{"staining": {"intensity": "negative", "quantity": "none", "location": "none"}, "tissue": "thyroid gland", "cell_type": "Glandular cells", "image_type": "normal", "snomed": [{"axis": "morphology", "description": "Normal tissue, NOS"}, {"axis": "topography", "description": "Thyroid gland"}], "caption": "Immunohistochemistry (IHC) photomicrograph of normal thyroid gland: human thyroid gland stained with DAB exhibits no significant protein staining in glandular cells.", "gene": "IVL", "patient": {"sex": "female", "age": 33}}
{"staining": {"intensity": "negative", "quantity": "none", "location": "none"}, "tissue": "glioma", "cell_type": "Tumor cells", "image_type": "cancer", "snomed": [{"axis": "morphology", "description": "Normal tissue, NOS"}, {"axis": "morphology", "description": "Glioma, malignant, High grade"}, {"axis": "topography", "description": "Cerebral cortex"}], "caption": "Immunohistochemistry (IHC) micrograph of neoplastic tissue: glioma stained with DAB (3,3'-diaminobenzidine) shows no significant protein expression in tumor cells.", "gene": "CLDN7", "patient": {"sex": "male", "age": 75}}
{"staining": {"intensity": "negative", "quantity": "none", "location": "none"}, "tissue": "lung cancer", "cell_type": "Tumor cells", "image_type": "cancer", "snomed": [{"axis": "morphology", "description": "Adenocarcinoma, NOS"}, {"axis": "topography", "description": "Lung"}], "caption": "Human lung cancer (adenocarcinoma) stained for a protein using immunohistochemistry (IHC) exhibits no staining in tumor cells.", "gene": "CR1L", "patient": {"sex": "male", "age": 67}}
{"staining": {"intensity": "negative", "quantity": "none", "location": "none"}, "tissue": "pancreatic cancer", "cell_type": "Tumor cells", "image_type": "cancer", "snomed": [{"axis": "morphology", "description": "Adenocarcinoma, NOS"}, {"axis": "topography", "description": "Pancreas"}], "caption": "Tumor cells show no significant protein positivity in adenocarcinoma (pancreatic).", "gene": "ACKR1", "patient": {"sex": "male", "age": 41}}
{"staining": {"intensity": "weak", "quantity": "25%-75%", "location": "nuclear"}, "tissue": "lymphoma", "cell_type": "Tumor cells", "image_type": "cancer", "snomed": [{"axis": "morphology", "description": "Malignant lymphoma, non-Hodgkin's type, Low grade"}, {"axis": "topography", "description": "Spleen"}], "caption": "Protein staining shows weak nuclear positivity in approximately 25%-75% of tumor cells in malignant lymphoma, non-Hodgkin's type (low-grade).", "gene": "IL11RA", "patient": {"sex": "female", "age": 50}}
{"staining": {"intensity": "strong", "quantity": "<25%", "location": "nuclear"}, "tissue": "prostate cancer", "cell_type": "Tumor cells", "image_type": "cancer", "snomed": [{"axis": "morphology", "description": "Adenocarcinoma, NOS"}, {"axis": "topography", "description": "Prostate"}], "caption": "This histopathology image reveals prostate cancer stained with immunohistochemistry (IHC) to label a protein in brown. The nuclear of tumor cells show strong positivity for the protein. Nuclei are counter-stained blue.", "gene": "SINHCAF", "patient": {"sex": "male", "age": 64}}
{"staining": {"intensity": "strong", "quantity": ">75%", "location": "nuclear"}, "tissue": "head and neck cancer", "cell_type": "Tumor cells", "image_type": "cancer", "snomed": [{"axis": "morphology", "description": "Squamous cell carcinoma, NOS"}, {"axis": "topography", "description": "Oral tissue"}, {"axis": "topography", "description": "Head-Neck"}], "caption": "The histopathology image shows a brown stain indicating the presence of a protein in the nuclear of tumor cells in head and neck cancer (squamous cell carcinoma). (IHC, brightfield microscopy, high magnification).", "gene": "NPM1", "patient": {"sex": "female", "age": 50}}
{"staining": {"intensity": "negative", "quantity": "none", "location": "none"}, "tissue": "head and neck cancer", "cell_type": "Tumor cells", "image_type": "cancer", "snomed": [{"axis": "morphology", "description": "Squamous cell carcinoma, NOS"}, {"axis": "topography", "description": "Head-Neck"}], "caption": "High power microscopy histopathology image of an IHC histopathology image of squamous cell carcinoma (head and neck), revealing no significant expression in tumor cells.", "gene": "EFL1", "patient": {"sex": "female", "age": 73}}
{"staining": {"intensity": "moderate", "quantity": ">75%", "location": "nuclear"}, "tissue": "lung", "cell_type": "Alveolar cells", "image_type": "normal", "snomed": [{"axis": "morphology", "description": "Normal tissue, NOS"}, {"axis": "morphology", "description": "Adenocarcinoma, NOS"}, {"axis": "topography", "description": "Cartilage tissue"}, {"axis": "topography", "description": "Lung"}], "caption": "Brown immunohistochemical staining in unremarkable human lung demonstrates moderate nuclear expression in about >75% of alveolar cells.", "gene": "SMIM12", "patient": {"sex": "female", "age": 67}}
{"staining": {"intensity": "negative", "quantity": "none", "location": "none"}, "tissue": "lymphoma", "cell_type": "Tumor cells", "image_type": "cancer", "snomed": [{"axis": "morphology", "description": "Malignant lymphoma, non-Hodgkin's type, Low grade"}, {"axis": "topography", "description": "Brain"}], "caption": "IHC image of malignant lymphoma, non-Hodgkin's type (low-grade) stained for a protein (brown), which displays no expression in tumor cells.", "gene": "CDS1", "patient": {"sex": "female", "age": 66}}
________________
Task brief -> Quote only the lines from the line containing "power microscopy histopathology" through the end of the listing, please, keeping both the first and the last line.

Result of the exercise ->
{"staining": {"intensity": "negative", "quantity": "none", "location": "none"}, "tissue": "head and neck cancer", "cell_type": "Tumor cells", "image_type": "cancer", "snomed": [{"axis": "morphology", "description": "Squamous cell carcinoma, NOS"}, {"axis": "topography", "description": "Head-Neck"}], "caption": "High power microscopy histopathology image of an IHC histopathology image of squamous cell carcinoma (head and neck), revealing no significant expression in tumor cells.", "gene": "EFL1", "patient": {"sex": "female", "age": 73}}
{"staining": {"intensity": "moderate", "quantity": ">75%", "location": "nuclear"}, "tissue": "lung", "cell_type": "Alveolar cells", "image_type": "normal", "snomed": [{"axis": "morphology", "description": "Normal tissue, NOS"}, {"axis": "morphology", "description": "Adenocarcinoma, NOS"}, {"axis": "topography", "description": "Cartilage tissue"}, {"axis": "topography", "description": "Lung"}], "caption": "Brown immunohistochemical staining in unremarkable human lung demonstrates moderate nuclear expression in about >75% of alveolar cells.", "gene": "SMIM12", "patient": {"sex": "female", "age": 67}}
{"staining": {"intensity": "negative", "quantity": "none", "location": "none"}, "tissue": "lymphoma", "cell_type": "Tumor cells", "image_type": "cancer", "snomed": [{"axis": "morphology", "description": "Malignant lymphoma, non-Hodgkin's type, Low grade"}, {"axis": "topography", "description": "Brain"}], "caption": "IHC image of malignant lymphoma, non-Hodgkin's type (low-grade) stained for a protein (brown), which displays no expression in tumor cells.", "gene": "CDS1", "patient": {"sex": "female", "age": 66}}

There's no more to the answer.